Piattaforme di relazioni e tecnologie che accorciano le distanze tra le persone: è con questo spirito che stamattina si è svolta l’iniziativa “Persone al centro”. Ad alternarsi, i rappresentanti delle diverse anime di CNA, che hanno illustrato agli oltre 350 collegati da tutt’Italia, le soluzioni già operative e prossime al lancio, con cui la Confederazione ha risposto alle esigenze degli associati. Dalla gestione interna dei dati del sistema, alle piattaforme del Patronato e dei pensionati; dalla complessa partita della privacy al marketing. In tutti questi ambiti, il Covid ha bloccato alcune cose, ma ne ha rese possibili tante altre.

Il nostro valore aggiunto

Con questo incontro abbiamo dato un valore aggiunto allo slogan CNA c’è”, ha sottolineato Sergio Silvestrini, segretario generale CNA, nel corso del suo intervento conclusivo. “Iniziative del genere – ha aggiunto – sono momenti importanti di comunità. Abbiamo scelto di mettere le persone al centro e l’innovazione come elemento coerente, ma partendo da una premessa: che la nostra è una comunità che ha bisogno di pensare. Senza la passione non c’è digitale e senza digitale non c’è passione”, ha proseguito Silvestrini, che ha poi ricordato l’eccezionalità del momento: “quello che ci troviamo a dover affrontare non è un cambiamento routinario. Abbiamo perso di vista antiche consuetudini, ma ne abbiamo acquisite altre. Se non saremo sconfitti dal male ne usciremo più forti. La Confederazione – ha ricordato Silvestrini- sta facendo tutto quello che può per vincere questa sfida. Perché tutto cambia e noi dobbiamo essere veloci, adattativi e molto innovativi. Conta come formeremo le persone, contano la consapevolezza e la discontinuità, l’interazione nella diversità. Siamo un’organizzazione con infinite sedi, culture diverse, da nord a sud. Pur partendo da valutazioni diverse, dobbiamo avere una visione d’assieme per aiutare le imprese. Perché fare sistema è la via d’uscita dalla crisi”.

Silvestrini torna su uno dei temi affrontati nel corso dell’incontro: la privacy. “Siamo dipendenti da strumenti che vendono le nostre informazioni ai capitalisti della sorveglianza”, ha rilevato Silvestrini citando il saggio della sociologa americana Shoshana Zuboff. “Questo strapotere assoluto va temperato. Di pari passo agli sforzi verso la digitalizzazione, deve rimanere la curiosità di parlare con le persone. Gli strumenti vanno diversificati a beneficio delle centinaia di migliaia di associati. La Confederazione porterà a sintesi i le migliori esperienze; sarà l’enzima, il catalizzatore delle migliori esperienze.

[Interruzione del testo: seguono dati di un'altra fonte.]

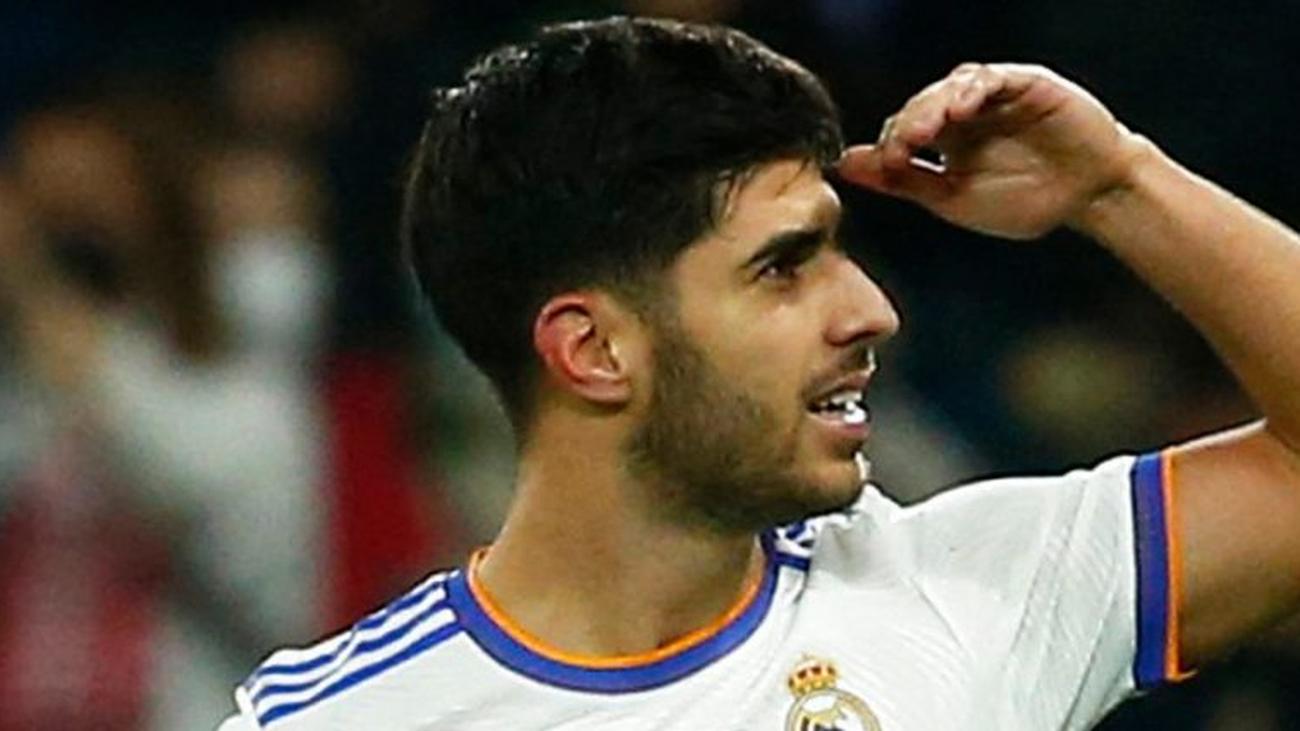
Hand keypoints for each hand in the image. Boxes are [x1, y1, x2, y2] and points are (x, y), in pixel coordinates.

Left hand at [837, 63, 1149, 239]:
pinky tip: (961, 109)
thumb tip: (844, 165)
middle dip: (906, 126)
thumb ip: (901, 180)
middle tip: (899, 148)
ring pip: (951, 87)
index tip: (884, 167)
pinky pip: (993, 77)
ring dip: (933, 105)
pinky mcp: (1026, 83)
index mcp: (943, 138)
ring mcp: (994, 94)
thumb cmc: (1023, 200)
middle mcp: (963, 111)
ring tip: (923, 130)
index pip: (902, 130)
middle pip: (921, 105)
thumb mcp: (952, 198)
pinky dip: (973, 89)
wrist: (1087, 198)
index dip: (889, 148)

Il cambiamento è una condizione di sopravvivenza. Si salva chi corre, è vigile, agile, adattativo. E previene il pericolo. Sapremo farlo”, ha concluso Silvestrini.

Una risposta di sistema

A introdurre i lavori il direttore della Divisione sviluppo del Sistema, Armando Prunecchi. “Siamo partiti da quello che deve essere semplice e attrattivo per i nostri associati e clienti. È per questo che abbiamo iniziato ad agire ispirati da questo principio: pensare online, pensare mobile” ha spiegato Prunecchi. “Farlo ci ha permesso di avere il più possibile la capacità di proporre strumenti per garantire l’interazione e l’integrazione tra strutture. Abbiamo pensato fosse importante una piattaforma per le relazioni. Perché relazioni e tecnologia non sono mondi separati, non c’è conflitto tra queste due azioni. Siamo consci della differenza; sappiamo che a giocare ci sono attori diversi con esigenze diverse. E per dare soluzioni serve una risposta di sistema“.

Un futuro a tante voci

A seguire una serie di interessanti interventi di colleghi della CNA: da Antonio Licchetta sul patronato e le nuove visioni del domani a Lino Donzi sul database SID; da Danilo Caspoli sulla centralità del dato e la privacy a Filippo D’Andrea sulla Silver economy e a Luca Iaia sul marketplace CNA e il nuovo marketing associativo. Quindi il punto di vista di Davide Falasconi, Chief innovation officer del ministero per l’Innovazione tecnologica e la digitalizzazione, sulla solidarietà digitale e gli strumenti disponibili. A concludere i lavori, come detto in apertura, Sergio Silvestrini.